Silibinin‐driven microbial and metabolic reprogramming restores CD4⁺ T cell immunity in HIV immunological nonresponders

Despite the effectiveness of combination antiretroviral therapy (cART) in suppressing viral replication, 10%–40% of HIV‐infected individuals, characterized as immunological nonresponders (INRs), exhibit insufficient CD4⁺ T cell recovery and persistent chronic inflammation. This study investigated whether silibinin (SIL), a natural flavonoid, could reverse the nicotinamide adenine dinucleotide (NAD⁺) metabolic dysfunction through gut microbiota modulation to correct immune dysfunction in INRs.
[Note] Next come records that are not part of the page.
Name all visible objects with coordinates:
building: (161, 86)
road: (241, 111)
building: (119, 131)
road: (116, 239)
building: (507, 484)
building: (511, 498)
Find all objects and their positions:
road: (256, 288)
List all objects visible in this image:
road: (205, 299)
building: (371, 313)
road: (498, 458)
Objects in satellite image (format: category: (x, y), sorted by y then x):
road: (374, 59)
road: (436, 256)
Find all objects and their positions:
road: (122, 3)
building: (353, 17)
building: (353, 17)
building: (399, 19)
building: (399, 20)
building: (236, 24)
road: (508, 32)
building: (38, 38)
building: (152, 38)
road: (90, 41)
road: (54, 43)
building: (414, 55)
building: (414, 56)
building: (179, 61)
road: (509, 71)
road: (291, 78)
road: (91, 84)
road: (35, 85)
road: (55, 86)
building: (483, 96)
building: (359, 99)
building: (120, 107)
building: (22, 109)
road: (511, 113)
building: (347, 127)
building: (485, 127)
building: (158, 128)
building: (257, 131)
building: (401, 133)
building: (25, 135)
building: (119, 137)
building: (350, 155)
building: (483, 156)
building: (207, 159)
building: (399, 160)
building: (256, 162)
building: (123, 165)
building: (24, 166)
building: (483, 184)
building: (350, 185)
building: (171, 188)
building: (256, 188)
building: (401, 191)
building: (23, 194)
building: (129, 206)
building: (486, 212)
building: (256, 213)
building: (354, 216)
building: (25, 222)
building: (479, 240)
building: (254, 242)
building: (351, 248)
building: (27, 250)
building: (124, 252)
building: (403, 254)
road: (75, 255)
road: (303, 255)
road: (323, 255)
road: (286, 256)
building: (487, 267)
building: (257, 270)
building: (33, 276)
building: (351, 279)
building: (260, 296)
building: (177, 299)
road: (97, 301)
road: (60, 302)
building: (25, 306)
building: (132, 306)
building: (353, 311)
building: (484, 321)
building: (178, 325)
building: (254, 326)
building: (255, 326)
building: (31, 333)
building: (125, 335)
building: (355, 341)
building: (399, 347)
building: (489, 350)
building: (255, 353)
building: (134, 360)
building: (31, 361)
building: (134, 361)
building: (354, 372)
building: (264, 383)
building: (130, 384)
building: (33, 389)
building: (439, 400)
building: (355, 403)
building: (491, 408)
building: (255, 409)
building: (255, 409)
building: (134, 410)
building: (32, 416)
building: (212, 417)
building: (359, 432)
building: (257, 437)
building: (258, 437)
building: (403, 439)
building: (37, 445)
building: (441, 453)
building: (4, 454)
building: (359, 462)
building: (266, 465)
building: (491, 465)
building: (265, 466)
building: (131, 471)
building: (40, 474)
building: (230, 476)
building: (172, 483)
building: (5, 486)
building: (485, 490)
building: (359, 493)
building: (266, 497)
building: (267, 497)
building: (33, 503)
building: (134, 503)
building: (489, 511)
SIL treatment significantly increased CD4⁺ T cell counts and reduced T cell activation (HLA‐DR⁺) and pro‐inflammatory cytokines (CXCL11 and IL‐8) in INRs. 16S rDNA profiling revealed that SIL treatment selectively expanded Blautia, which was associated with CD4⁺ T cell recovery, and PICRUSt2 functional prediction indicated marked vitamin B3 pathway enrichment. LC‐MS/MS and enzyme‐linked immunosorbent assay (ELISA) corroborated the unique “nicotinamide (NAM) accumulation–NAD⁺ depletion” signature of INRs (NAM: INR > IR > HC; NAMPT: IR > HC > INR; NAD⁺: INR < IR < HC), and revealed that SIL markedly restored NAM‐NMN‐NAD⁺‐nicotinamide adenine dinucleotide reduced form (NADH) pool and re‐activated nicotinamide phosphoribosyltransferase (NAMPT). Metagenomic analysis confirmed that enriched Blautia wexlerae harbors functional NAMPT domains, and its growth was significantly suppressed by the NAMPT inhibitor FK866 in vitro. Furthermore, NAD⁺ supplementation restored mitochondrial membrane potential, ATP production, and cell viability of T cells in vitro. In vivo, specific pathogen‐free (SPF) mice cleared oral NAM faster and up‐regulated colonic NAMPT expression than germ‐free (GF) mice, underscoring microbiota‐dependent NAD⁺ homeostasis. Together, these findings identify a microbiota–metabolic–immune axis in which SIL‐associated Blautia enrichment is correlated with NAD⁺ salvage pathway restoration replenishes NAD⁺, and attenuates T‐cell exhaustion in INRs.